Sunday, January 17, 2021

Sezgin, Yüksel. "Why is Tunisian democracy succeeding while the Turkish model is failing?". The Washington Post, 8 November 2014.

Sezgin, Yüksel. "Why is Tunisian democracy succeeding while the Turkish model is failing?". The Washington Post, 8 November 2014.


  • Samuel Huntington established a 'two turnover' test to confirm whether a state was an emerging or established democracy. If it had survived two peaceful transitions of power to the political opposition after free and fair elections, then a state became an 'established democracy'.
    • This is a difficult test to pass, for just time reasons, as America did not become an established democracy until the Democratic victory in 1840, after 50 years as an emerging democracy.
  • Tunisia is a far better model for Middle Eastern democracy than Turkey is.

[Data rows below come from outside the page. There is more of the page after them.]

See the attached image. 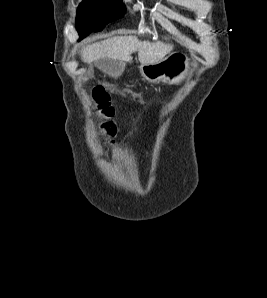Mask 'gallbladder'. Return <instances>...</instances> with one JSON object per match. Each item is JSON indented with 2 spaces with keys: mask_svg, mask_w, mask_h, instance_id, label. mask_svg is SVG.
Instances as JSON below:
<instances>
[{
  "mask_svg": "<svg viewBox=\"0 0 267 298\" xmlns=\"http://www.w3.org/2000/svg\"><path fill=\"white\" fill-rule=\"evenodd\" d=\"M95 65L104 72H111L115 70L121 63L116 62L113 59H100L95 62ZM91 71V70H90Z\"/></svg>",
  "mask_w": 267,
  "mask_h": 298,
  "instance_id": "bac80fb5",
  "label": "gallbladder"
}]
</instances>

Excepting a period between 1974 and 1979, Turkey has never been completely free or democratic, whereas Tunisia completed their first peaceful democratic transition of power in 2014 despite an economic recession and rising domestic Islamist extremism.
    • Turkey could learn from the Tunisian example, with its focus on tolerance and compromise between opposing political parties. This is especially true in electoral structure, as Tunisia has adopted a parliamentary system with proportional representation, whereas Turkey is moving towards a more authoritarian-prone presidential system, considered adopting a first-past-the-post system, and maintains a very high threshold for parliamentary representation.
    • Turkey should attempt to build a constitution more like that adopted, with 92% approval, in Tunisia in 2014. Instead, its attempt to change its constitution foundered under AKP insistence that Turkey move to a presidential system, and the country retains the 1982 Constitution, written by the Turkish military.
  • The government response to the 2013 Gezi Park protests showed that Turkey was heading towards a more repressive and authoritarian form of governance. This has been confirmed by latter meddling in the judiciary and other violations of the separation of powers.
  • Tunisia had its first free democratic elections in October 2011, after the fall of the Ben Ali government. The conservative Islamist Ennahda party won 41% of the vote and formed a coalition with two secular parties.
  • Both Turkey and Tunisia are highly polarized on religious-secular lines, and both societies feature low levels of interpersonal trust. This makes cooperation between religious and secular parties difficult, as had manifested in Turkish politics, making the successes of Tunisian democracy all the more bracing.
  • Tunisia has experienced a greater degree of democratization that Turkey because its population is less ideologically fixed, more centrist, and less sure about their beliefs and ideologies. This has given parties an incentive to move towards the center and compromise in Tunisia, in a way that they do not in Turkey.
    • The divergence between Turkey and Tunisia is also a result of the different attitudes of President Erdogan and Rachid Ghannouchi, the leader of Ennahda. Whereas Recep Erdogan interprets his electoral majority as a mandate to rule as he pleases, Mr. Ghannouchi has remained respectful and conciliatory towards the opposition.